Le rapport Liikanen, cadre de la réflexion sur la réforme bancaire en cours en Europe, milite pour une séparation complète des activités spéculatives et de dépôt, ce qui est à risque et ce qui l’est moins. Le projet de loi du gouvernement socialiste français préserve la « banque universelle », comme une concession aux banquiers français farouchement opposés à la réforme.
Ce texte concernera les banques, mais aussi les entreprises d’investissement et les compagnies financières, les courtiers, assureurs ou spécialistes du crédit à la consommation. Sur les sept « titres » que comporte le texte, quatre sont particulièrement importants : séparation des activités utiles au financement de l'économie des activités spéculatives ; mise en place du régime de résolution bancaire ; surveillance macro-prudentielle ; renforcement des pouvoirs de l'Autorité des marchés financiers (AMF) et de l'Autorité de contrôle prudentiel (ACP).
La séparation des activités utiles au financement de l'économie des activités spéculatives
L’objectif est de limiter, au plus tard en juillet 2015, les activités de marché des établissements de crédit « aux activités nécessaires au financement de l’économie ». Parmi ces opérations utiles, le texte cite notamment la prestation de services d’investissement à la clientèle. Ces services doivent répondre à un double impératif : être rémunérés par le client et donner lieu à une gestion prudente des risques – concept que viendra préciser un texte réglementaire.
De nouvelles activités interdites
Il sera désormais interdit aux banques de détenir des participations dans des fonds d’investissement spéculatifs ou hedge funds. Certaines activités, comme celles qui portent sur les matières premières agricoles et les opérations de trading à haute fréquence, réalisées par ordinateur en rafale et à grande vitesse, seront interdites.
Des activités spéculatives cantonnées à des filiales dédiées
Les activités sans lien avec les clients ou sans utilité pour le financement de l’économie devront être affectées à des filiales dédiées, « capitalisées et financées de manière autonome ». Dans les faits, ce sera comme si ces filiales n’appartenaient pas au groupe bancaire.

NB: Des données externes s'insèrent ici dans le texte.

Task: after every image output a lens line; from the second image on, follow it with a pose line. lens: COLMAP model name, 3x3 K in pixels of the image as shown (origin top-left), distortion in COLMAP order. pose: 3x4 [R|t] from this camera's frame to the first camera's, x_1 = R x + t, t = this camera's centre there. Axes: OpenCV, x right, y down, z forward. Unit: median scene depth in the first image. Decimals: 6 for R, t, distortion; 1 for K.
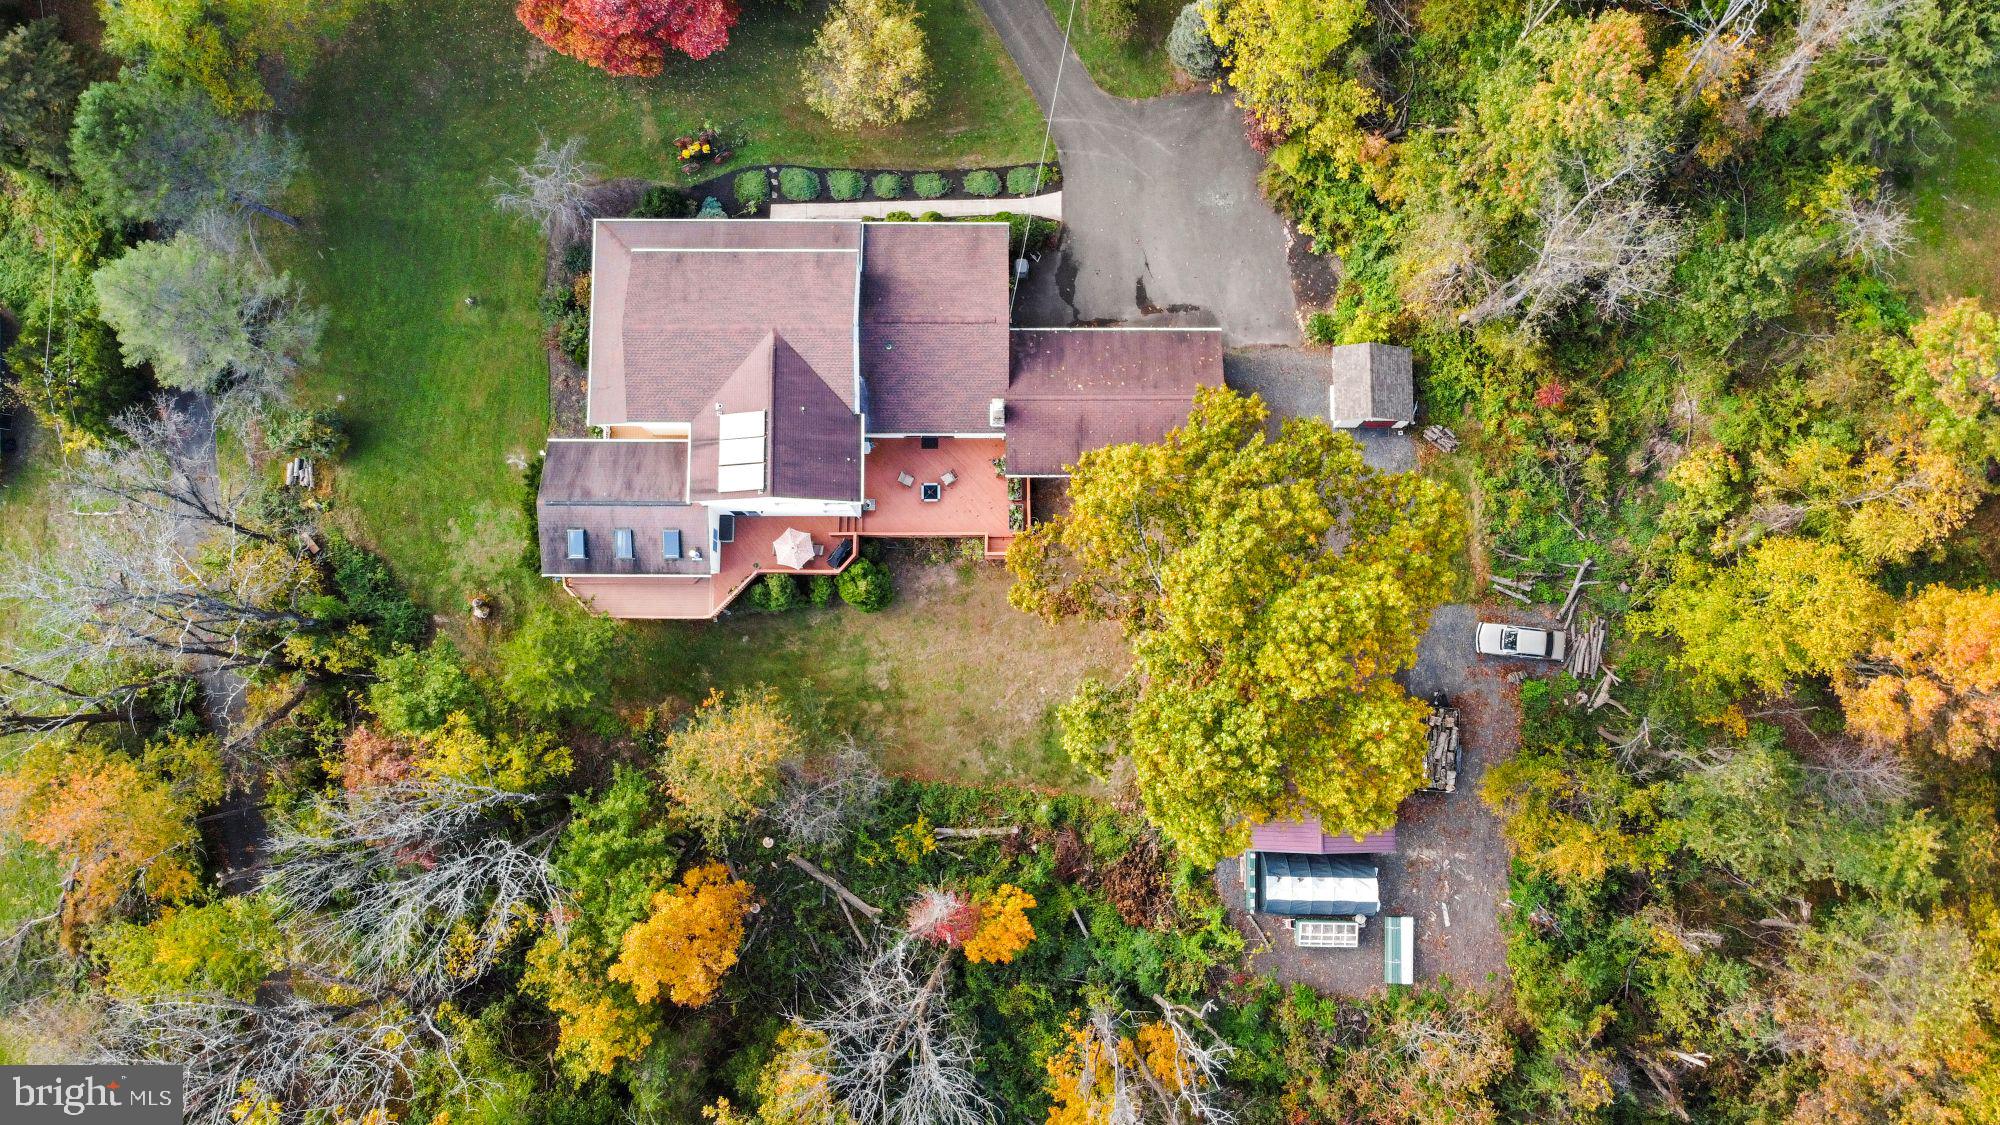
lens RADIAL K [[1480.8, 0, 1000.0], [0, 1480.8, 562.5], [0, 0, 1]] dist [0.001757, 0.000234]
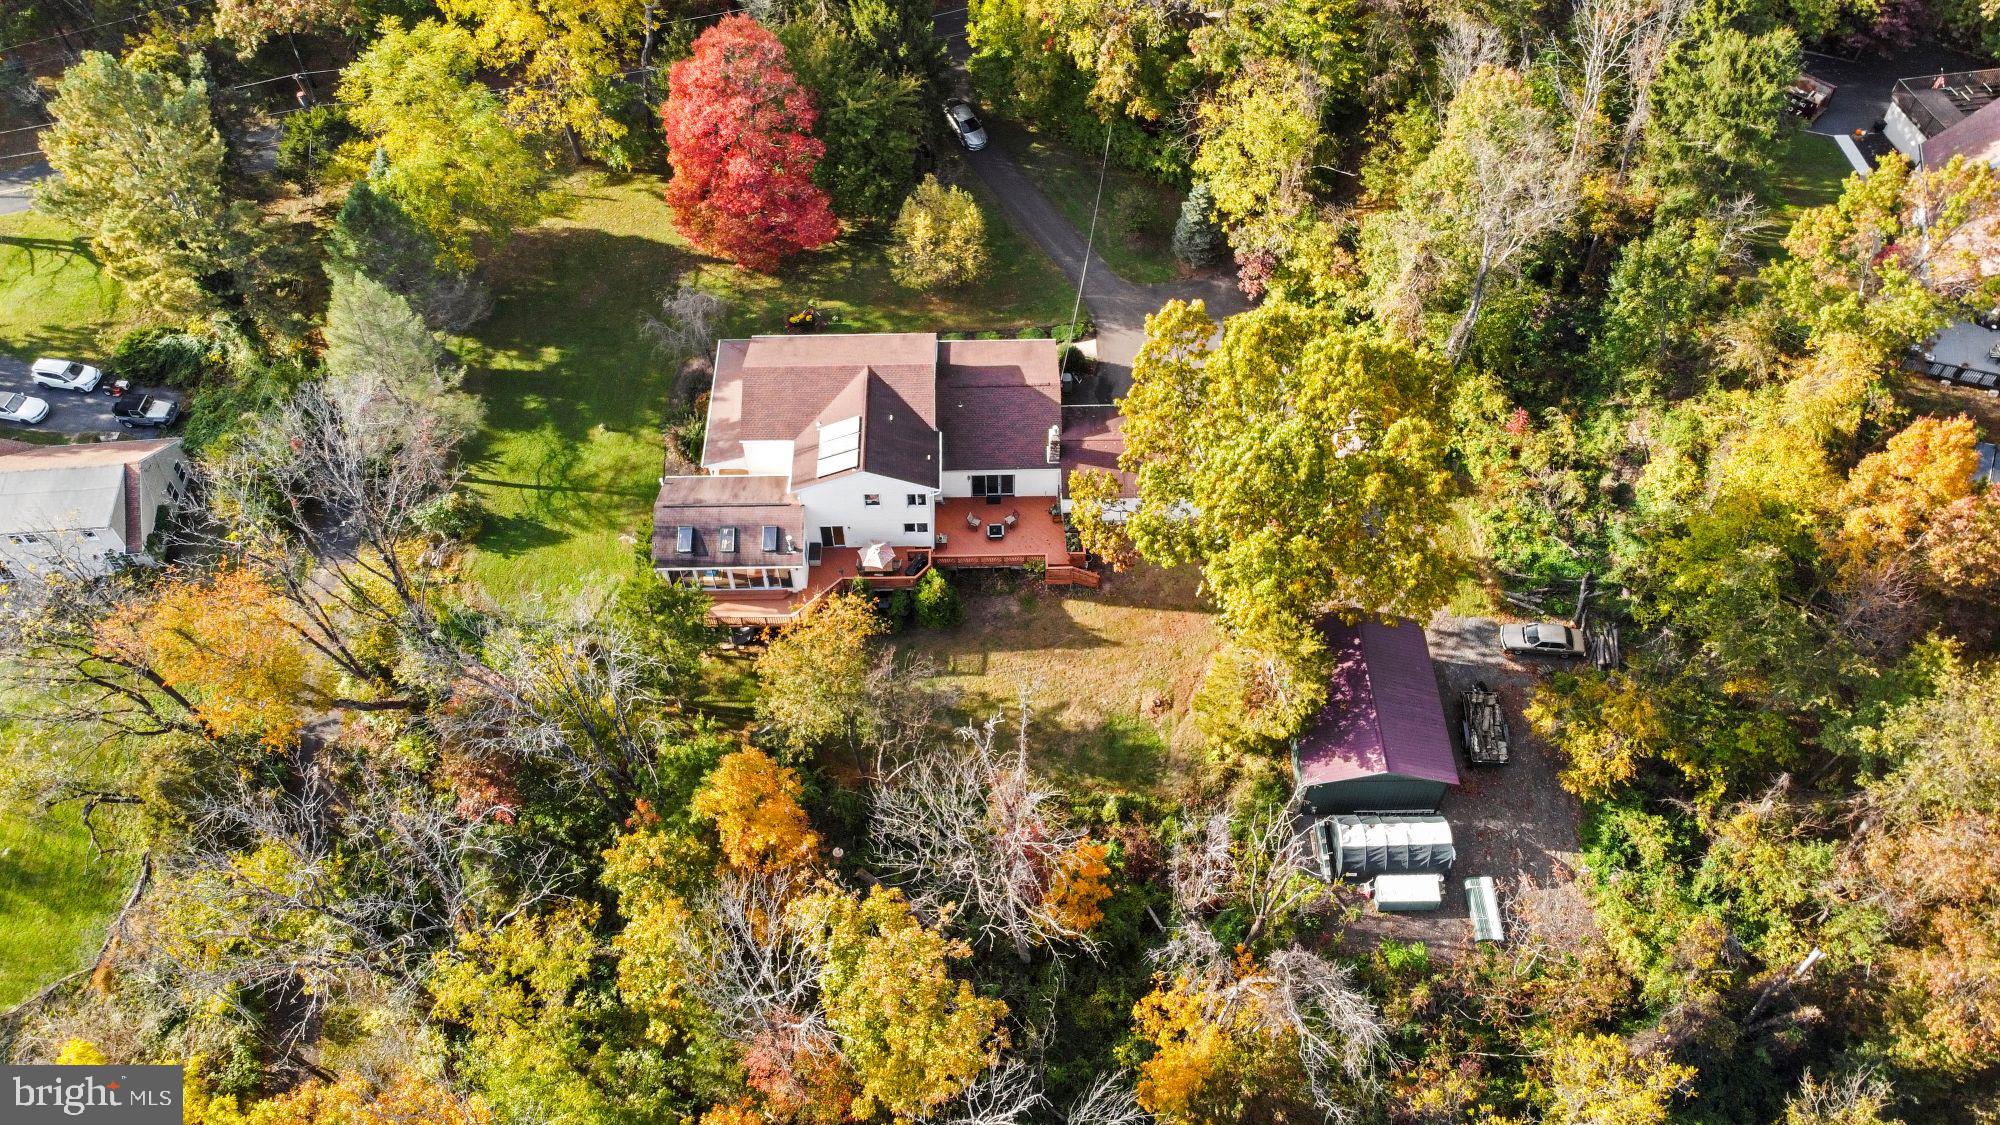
lens RADIAL K [[1480.8, 0, 1000.0], [0, 1480.8, 562.5], [0, 0, 1]] dist [0.001757, 0.000234]
pose [[0.999848, -0.015900, 0.007187, -0.053159], [0.017297, 0.848828, -0.528387, 0.583390], [0.002301, 0.528431, 0.848973, 0.050520]]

Une surveillance renforcée des marchés
L’Autorité de contrôle prudentiel (ACP), rebaptisée Autorité de contrôle prudentiel et de résolution (ACPR) et l’Autorité des marchés financiers (AMF) verront renforcées leurs missions de surveillance des marchés des établissements de crédit et disposeront des pouvoirs de police adéquats pour les conduire. Ainsi, l’ACPR pourra retirer un agrément à un établissement pris en faute ou s’opposer à la nomination d’un dirigeant. Celle-ci sera aussi chargée de missions nouvelles en matière de prévention et de gestion des crises bancaires.
Renforcés aussi les pouvoirs du Conseil de régulation financière et du risque systémique (Corefris), rebaptisé Conseil de stabilité financière, chargé d’assurer un contrôle macro-prudentiel.

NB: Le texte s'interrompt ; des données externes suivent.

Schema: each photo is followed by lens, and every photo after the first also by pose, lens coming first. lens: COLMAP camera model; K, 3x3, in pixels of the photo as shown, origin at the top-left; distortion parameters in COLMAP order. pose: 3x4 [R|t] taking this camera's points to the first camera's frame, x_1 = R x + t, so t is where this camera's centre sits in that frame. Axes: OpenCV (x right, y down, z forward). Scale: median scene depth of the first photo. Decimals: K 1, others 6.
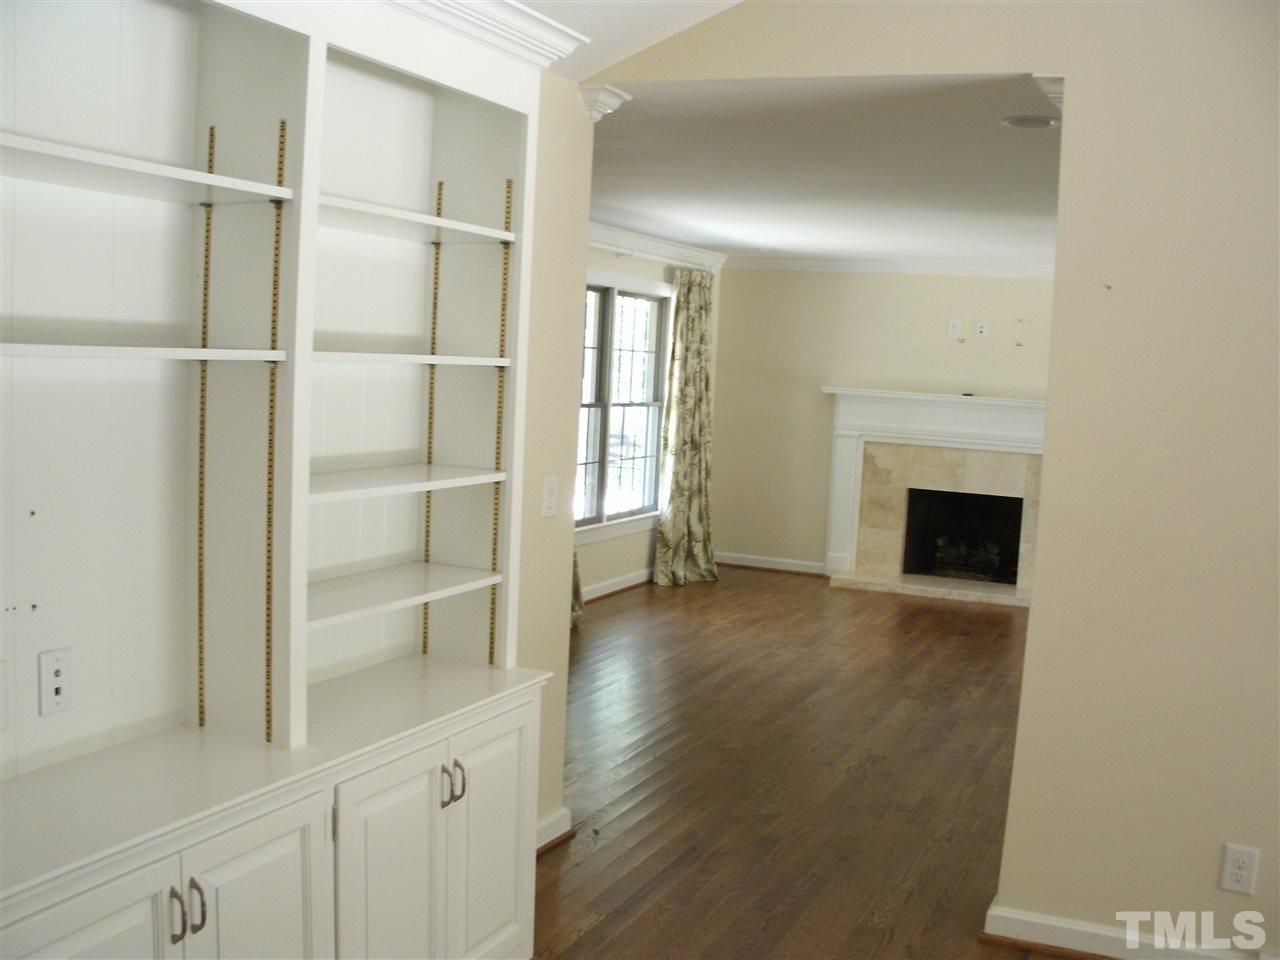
lens RADIAL K [[1269.9, 0, 640.0], [0, 1269.9, 480.0], [0, 0, 1]] dist [-0.262532, 0.192963]
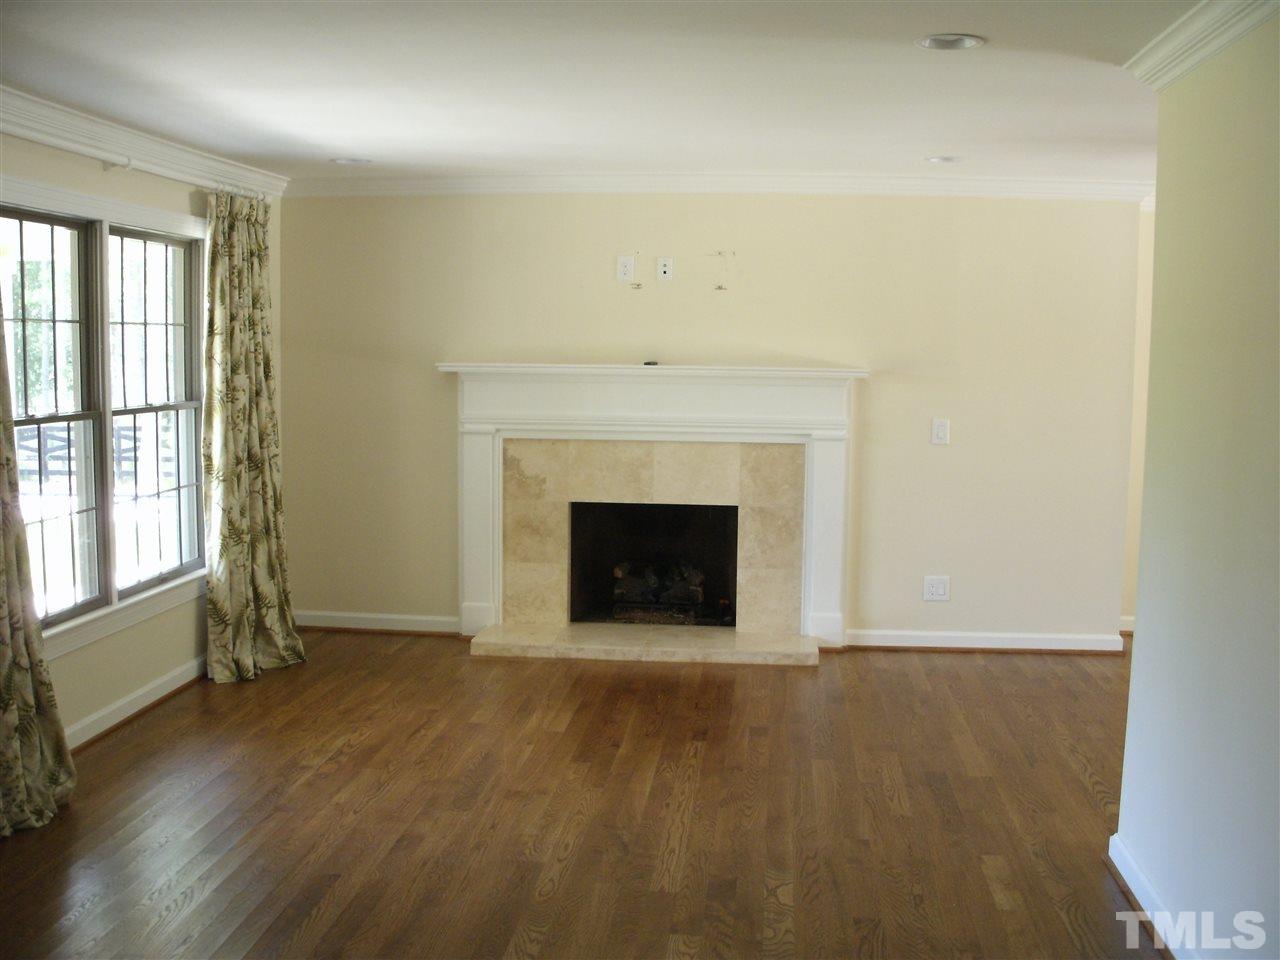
lens RADIAL K [[1269.9, 0, 640.0], [0, 1269.9, 480.0], [0, 0, 1]] dist [-0.262532, 0.192963]
pose [[0.945754, -0.071903, 0.316827, 0.028477], [0.064701, 0.997352, 0.033208, -0.027479], [-0.318376, -0.010908, 0.947902, 0.330859]]
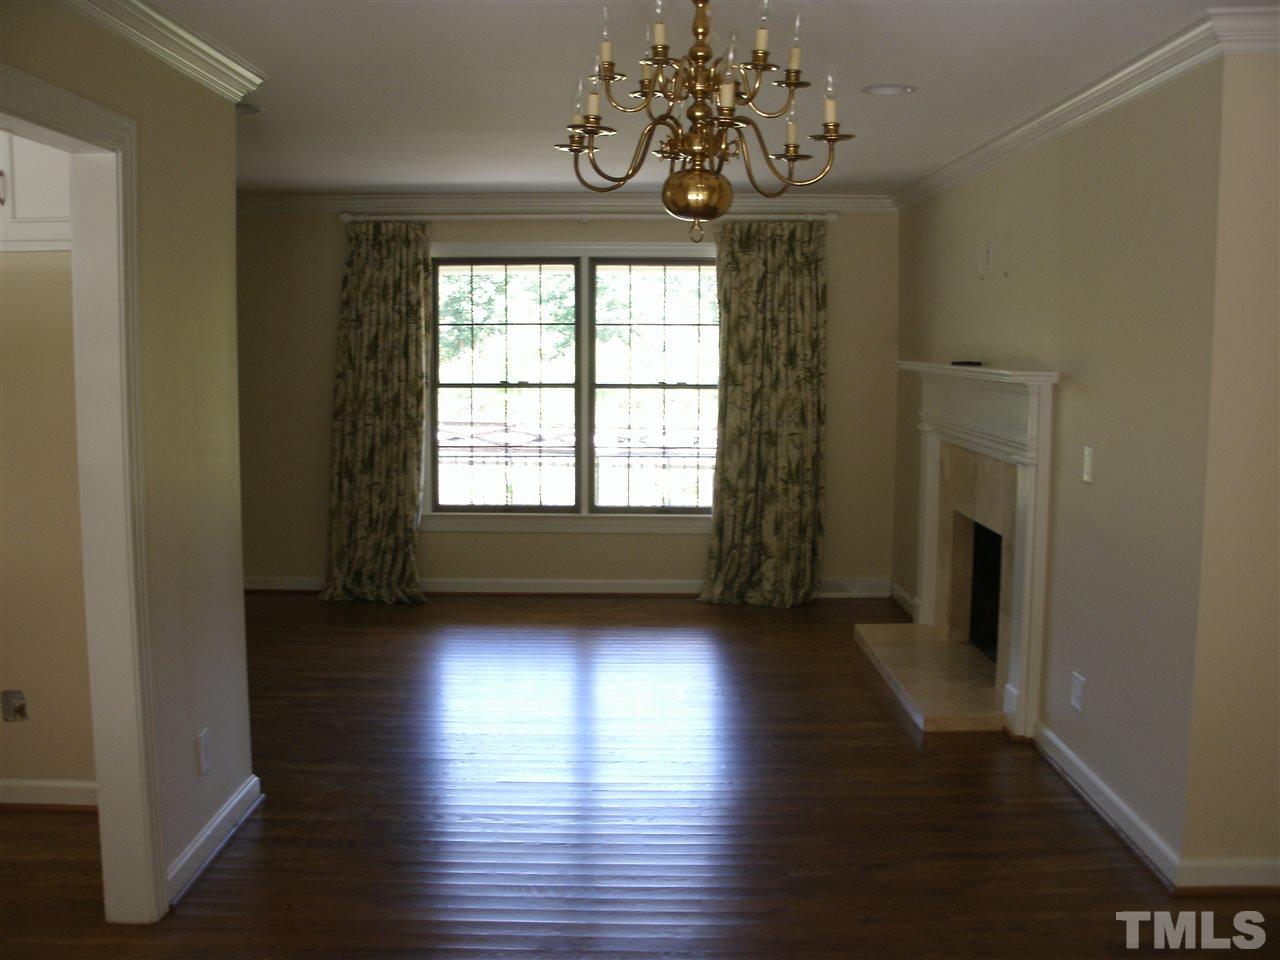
lens RADIAL K [[1269.9, 0, 640.0], [0, 1269.9, 480.0], [0, 0, 1]] dist [-0.262532, 0.192963]
pose [[0.415736, 0.050420, -0.908087, 0.759464], [-0.070637, 0.997236, 0.023031, -0.013597], [0.906738, 0.054570, 0.418149, 0.594794]]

La promesse à moitié tenue de François Hollande
Au cours de la campagne présidentielle, le candidat socialiste François Hollande s’était engagé à entreprendre une vaste réforme instaurant une séparation nette entre banque de dépôt et banque d’affaires. Dans les faits, il s’agissait de revenir à la loi de séparation stricte de 1945, la version française du Glass-Steagall Act, adopté par les États-Unis durant la grande dépression.
Le candidat socialiste avait décidé d’en faire un thème majeur de son programme et s’était présenté, lors de son discours du Bourget en janvier 2012, comme un adversaire du « monde de la finance ».
Le président François Hollande présente une réforme si ce n’est plus modeste en tout cas assurément moins contraignante. Moins contraignante que les préconisations du rapport Liikanen – une séparation complète des activités de dépôt des activités spéculatives -, moins contraignante aussi que la législation qui prévaut aux États-Unis (Volker Rule) et au Royaume-Uni (réforme Vickers).
Le projet est doublement critiqué. Le secteur bancaire y voit une atteinte à la liberté de ses activités - à travers les multiples interdictions mais aussi le renforcement des pouvoirs de contrôle des régulateurs – qui ne correspondrait pas aux besoins de l’économie nationale. Les partisans d’une stricte séparation des activités de dépôts et de spéculation clament, pour leur part, qu’il ne s’agit que d’une réforme cosmétique à l’impact marginal.
Pas étonnant sans doute que François Hollande, en héritier de Jacques Delors, ait tenu à préserver le modèle de « banque universelle » que ce dernier avait porté sur les fonts baptismaux avec la loi bancaire du 24 janvier 1984.